(SOURCE TEXT)

================================

FIG. 6 is a schematic view of selecting an origin of coordinates of a searching area and encoding an offset in a third embodiment of the video encoding method according to the present invention. Referring to FIG. 6, a 16×16 block is initially positioned in an adjacent view reference image of a current macro block MB according to a disparity vector of an 16×16 pixel precision, and a 2D coordinate system is established in a searching area indicated by a shadow part by using a macro block of the 16×16 block (indicated by a black block in the drawing) as an origin of coordinates. A corresponding macro block capable of achieving an optimal encoding efficiency of the current macro block is found in the searching area, for example, coordinates of the found optimal corresponding macro block MB′ are (horOffset, verOffset). Referring to FIG. 5, the “horOffset” and “verOffset” are predicted by using average values of the corresponding components of the offsets of the left block A and the upper block B of the current macro block, so as to obtain predicted residual ΔhorOffset and ΔverOffset. Then, the encoding context is selected by using the offset information of the left block A and the upper block B, the ΔhorOffset and ΔverOffset are binarized according to the exponential-Golomb code, and then the binarized code stream is sent to an arithmetic encoder for arithmetic encoding. In this embodiment, the method for encoding the marking symbol of the macro block encoded currently is the same as that of the above embodiment, and will not be described again here.
In the embodiments of the video encoding method, ordinate and abscissa position information of each block in a searching area is established by selecting an appropriate origin of coordinates of the searching area; meanwhile, an offset of a current macro block is encoded by using information of peripheral blocks of the macro block encoded currently as a context for encoding position offset information of a corresponding macro block in an adjacent view reference image of the current macro block, so that the encoding efficiency is increased.

================================

(INFORMATION GIVEN)

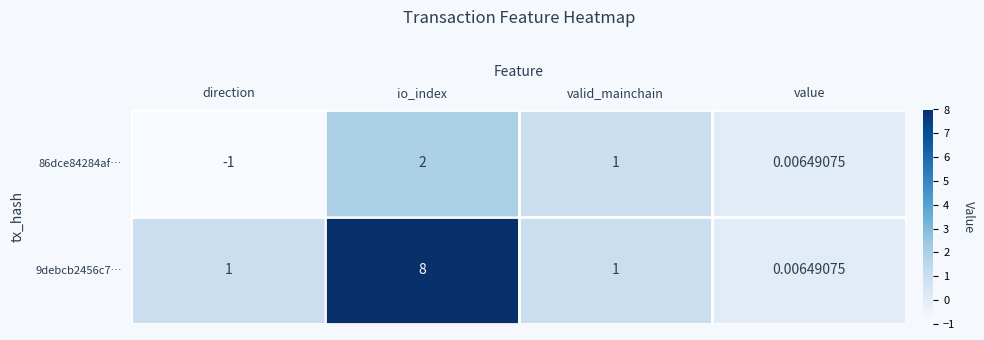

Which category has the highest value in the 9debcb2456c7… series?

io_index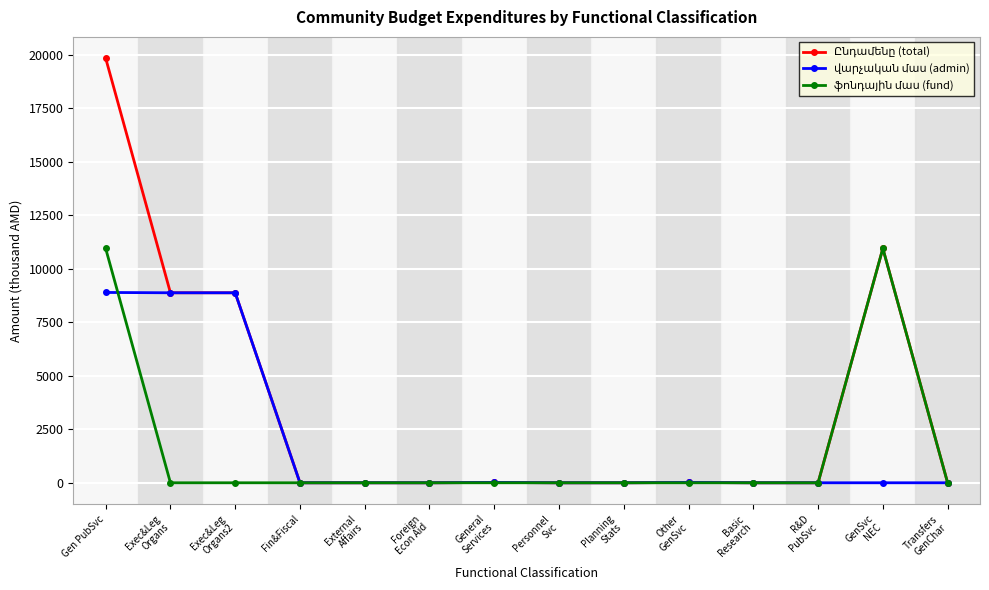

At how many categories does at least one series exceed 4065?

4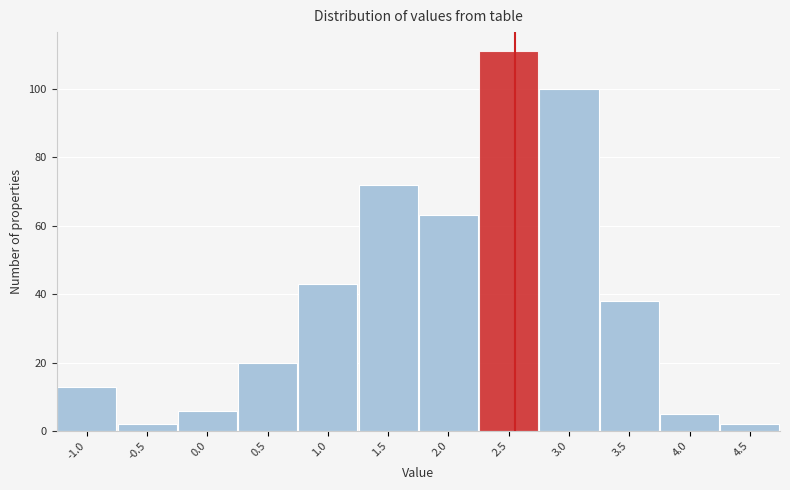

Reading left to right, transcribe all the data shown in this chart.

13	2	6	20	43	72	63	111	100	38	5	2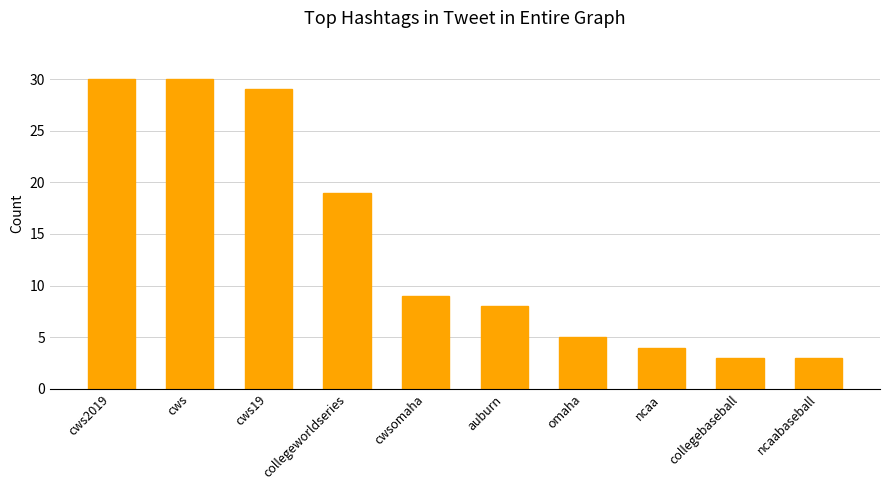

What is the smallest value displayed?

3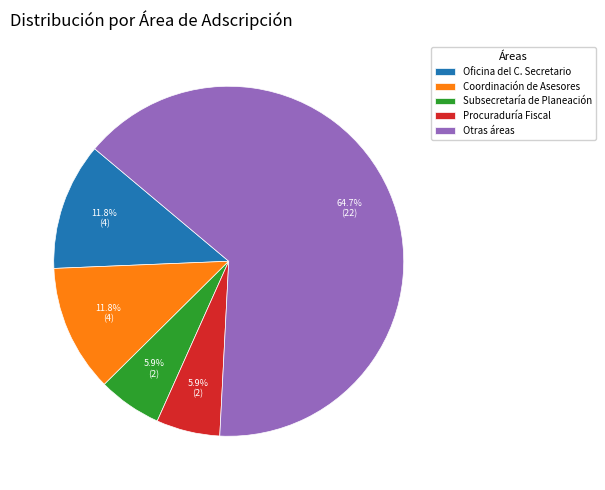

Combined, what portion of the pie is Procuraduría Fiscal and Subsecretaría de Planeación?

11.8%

================================

(JOB 1) Summarize the video encoding excerpt in two sentences.
(JOB 2) Reproduce the video encoding excerpt from "In the embodiments" up to and including "efficiency is increased.".

(WRITTEN ANSWER 1) In the third embodiment, a 16×16 block is positioned in an adjacent view reference image according to a disparity vector, its macro block serves as the origin of a 2D coordinate system in the searching area, and the optimal corresponding macro block is found there at coordinates (horOffset, verOffset). These offsets are predicted from the average offsets of the left and upper blocks, and the residuals are binarized with the exponential-Golomb code, using an encoding context chosen from those blocks' offset information, and then arithmetic encoded, which increases encoding efficiency.

(WRITTEN ANSWER 2)
In the embodiments of the video encoding method, ordinate and abscissa position information of each block in a searching area is established by selecting an appropriate origin of coordinates of the searching area; meanwhile, an offset of a current macro block is encoded by using information of peripheral blocks of the macro block encoded currently as a context for encoding position offset information of a corresponding macro block in an adjacent view reference image of the current macro block, so that the encoding efficiency is increased.